Having clarified their own needs and offering around cloud, it is channel companies that will be critical to customers transforming themselves using cloud. And for that to happen, it has to have moved beyond the notion of cloud as simply an overhyped buzzword. If you look at the market, that is all now coming together, he says.
"Also, there is no price point barrier to entry, because cloud is about future skills and business knowledge, rather than technology," Burton says. "And people buy from people."
Complexity and confusion
Marcus Jewell, UK and Ireland country manager at datacentre IP specialist Brocade [pictured, right], says what is happening with cloud is no different to any other technology's life cycle. Now, though, providers must ensure they really know and can explain what role they play in cloud delivery.

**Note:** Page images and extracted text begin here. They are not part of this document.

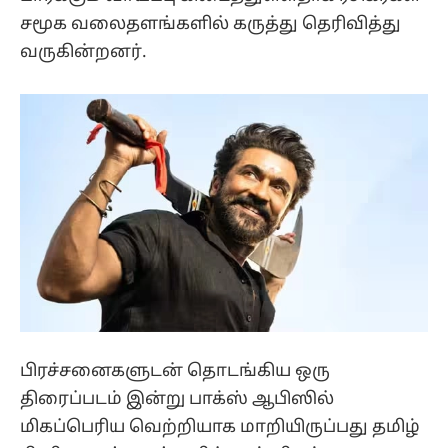
சமூக வலைதளங்களில் கருத்து தெரிவித்து
வருகின்றனர்.
பிரச்சனைகளுடன் தொடங்கிய ஒரு
திரைப்படம் இன்று பாக்ஸ் ஆபிஸில்
மிகப்பெரிய வெற்றியாக மாறியிருப்பது தமிழ்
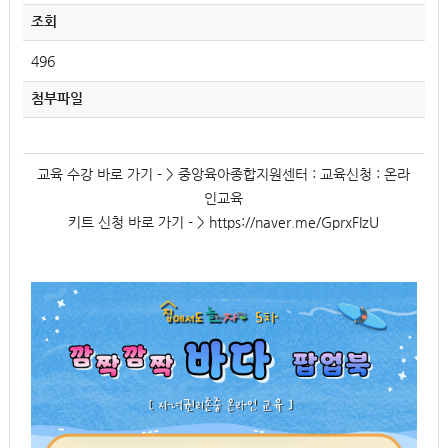
조회
496
첨부파일
교육 수강 바로 가기 - >
중앙육아종합지원센터 : 교육신청 : 온라
인교육
키트 신청 바로 가기 - > https://naver.me/GprxFIzU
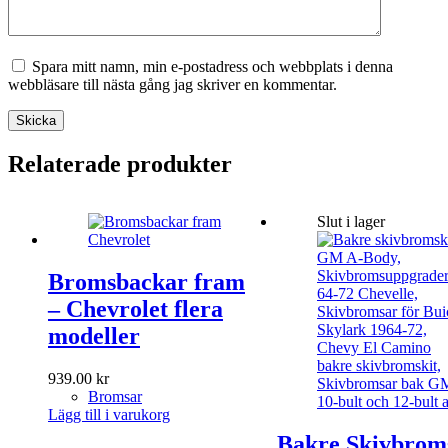
Spara mitt namn, min e-postadress och webbplats i denna
webbläsare till nästa gång jag skriver en kommentar.
Skicka
Relaterade produkter
Slut i lager
Bromsbackar fram
– Chevrolet flera
modeller
939.00
kr
Bromsar
Lägg till i varukorg
Bakre Skivbrom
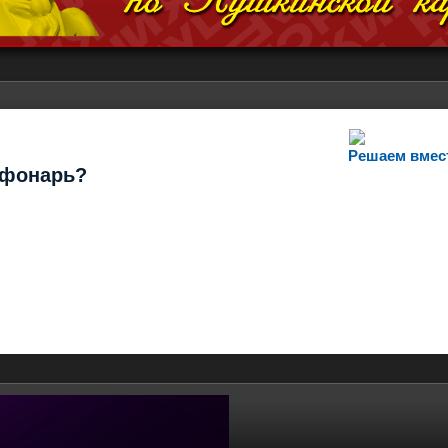
Решаем вмес
т фонарь?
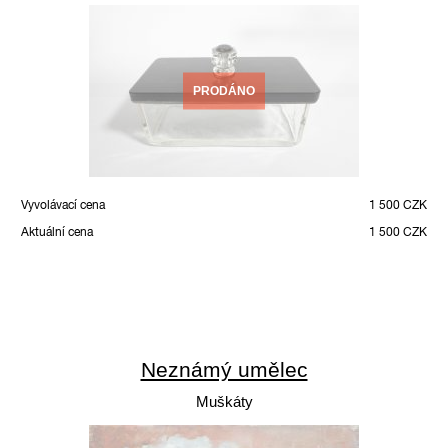
PRODÁNO
Vyvolávací cena
1 500 CZK
Aktuální cena
1 500 CZK
Neznámý umělec
Muškáty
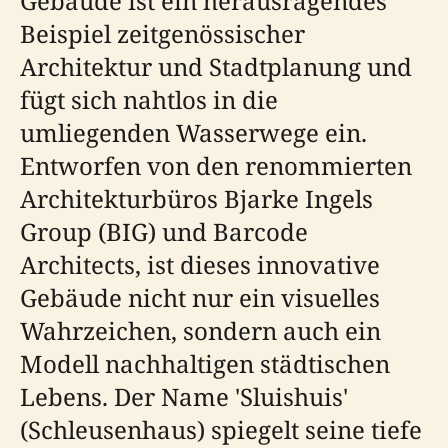
Gebäude ist ein herausragendes
Beispiel zeitgenössischer
Architektur und Stadtplanung und
fügt sich nahtlos in die
umliegenden Wasserwege ein.
Entworfen von den renommierten
Architekturbüros Bjarke Ingels
Group (BIG) und Barcode
Architects, ist dieses innovative
Gebäude nicht nur ein visuelles
Wahrzeichen, sondern auch ein
Modell nachhaltigen städtischen
Lebens. Der Name 'Sluishuis'
(Schleusenhaus) spiegelt seine tiefe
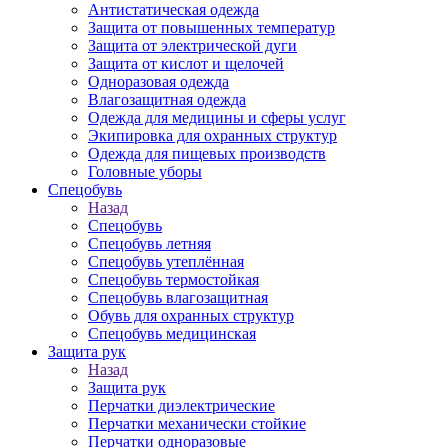
Антистатическая одежда
Защита от повышенных температур
Защита от электрической дуги
Защита от кислот и щелочей
Одноразовая одежда
Влагозащитная одежда
Одежда для медицины и сферы услуг
Экипировка для охранных структур
Одежда для пищевых производств
Головные уборы
Спецобувь
Назад
Спецобувь
Спецобувь летняя
Спецобувь утеплённая
Спецобувь термостойкая
Спецобувь влагозащитная
Обувь для охранных структур
Спецобувь медицинская
Защита рук
Назад
Защита рук
Перчатки диэлектрические
Перчатки механически стойкие
Перчатки одноразовые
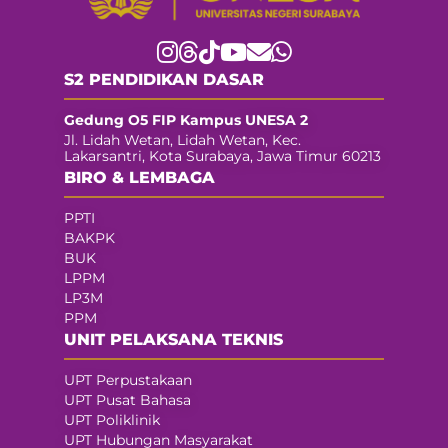
S2 PENDIDIKAN DASAR
Gedung O5 FIP Kampus UNESA 2
Jl. Lidah Wetan, Lidah Wetan, Kec.
Lakarsantri, Kota Surabaya, Jawa Timur 60213
BIRO & LEMBAGA
PPTI
BAKPK
BUK
LPPM
LP3M
PPM
UNIT PELAKSANA TEKNIS
UPT Perpustakaan
UPT Pusat Bahasa
UPT Poliklinik
UPT Hubungan Masyarakat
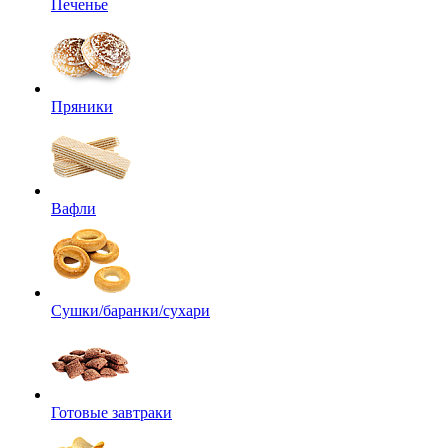
Печенье
Пряники
Вафли
Сушки/баранки/сухари
Готовые завтраки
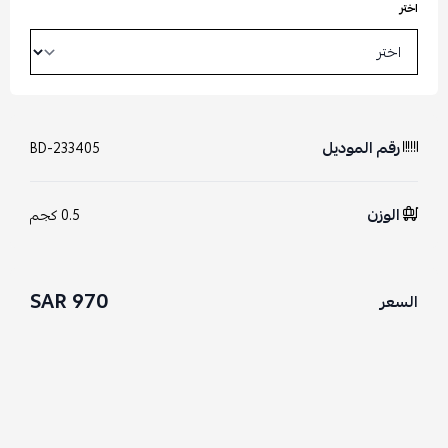
اختر
رقم الموديل
BD-233405
الوزن
0.5 كجم
970 SAR
السعر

"As we go through the trough of disillusionment, people will talk more about exactly what part they play. For example, we are about enablement. And that is the next point of clarity we can see," he says.
As the hype fades, massive complexity and confusion will become more apparent, says Jewell, and channel partners will need to navigate that morass for their customers, who will still be hunting out the best-of-breed offerings. For example, resellers will need to obtain transparency on how their solutions enable their customers' applications.
The whole process of industry readjustment around cloud could take up much of the next decade, he adds, and some of the huge vendors may lose out.
"The channel will need to continue to evolve," Jewell says.
John Earley, director of strategic development at Manchester-based wireless networking and managed services provider Metronet, says he believes Gartner has got its hype cycle "about right" on cloud.
"What they are effectively saying is that there has been an awful lot of talk about it [cloud] and not so much delivery. And I think there is more private cloud than public cloud utilisation," he says.
Earley adds that performance-related SLAs on putting apps into the cloud will be even more important as cloud moves out of the disillusionment phase. At the moment, people are moving apps into the cloud - particularly around security or backup - but not yet being much more adventurous.
By far the major issues that must still be resolved before cloud goes truly mainstream, he says, are financial. Channel companies still need to work out how best to profit; the incentives that salespeople should be offered; and how they should be remunerated for selling cloud, for example, because it is completely different from selling product.
"Once you get to the point of that happening, you are getting to the reality," Earley says. "And we are beginning to see somebody other than Salesforce.com delivering against the business model. So I think that [moving down towards the trough of disillusionment] is probably a good thing."
Let us hope so; market watcher Canalys announced that private cloud infrastructure and services should represent a $36bn (£22.1bn) revenue opportunity for channel partners globally in 2011 and the channel opportunity is but a subset of the total, since the public cloud market is expected to come in at about $85bn worldwide. Consumers are driving public cloud expansion via companies such as Google, Microsoft, Baidu, Facebook, Yahoo and YouTube, according to Canalys.
Alastair Edwards, principal analyst at Canalys, says private cloud initiatives provide the obvious choice for channel partners looking to grow new business.
"The IT partner community is as relevant as ever, thanks to its close customer relationships. Proximity, along with a history of product sales, gives channel partners a strong position from which to support internal cloud rollouts," he says.
"With a track record that includes service outages, security concerns and regulatory question marks, cloud computing has yet to become pervasive on the enterprise side. Its adoption is certain to accelerate rapidly over the next few years though, as technologies improve and comfort levels increase."
Hype or no hype, it seems once again that cloud cannot be ignored.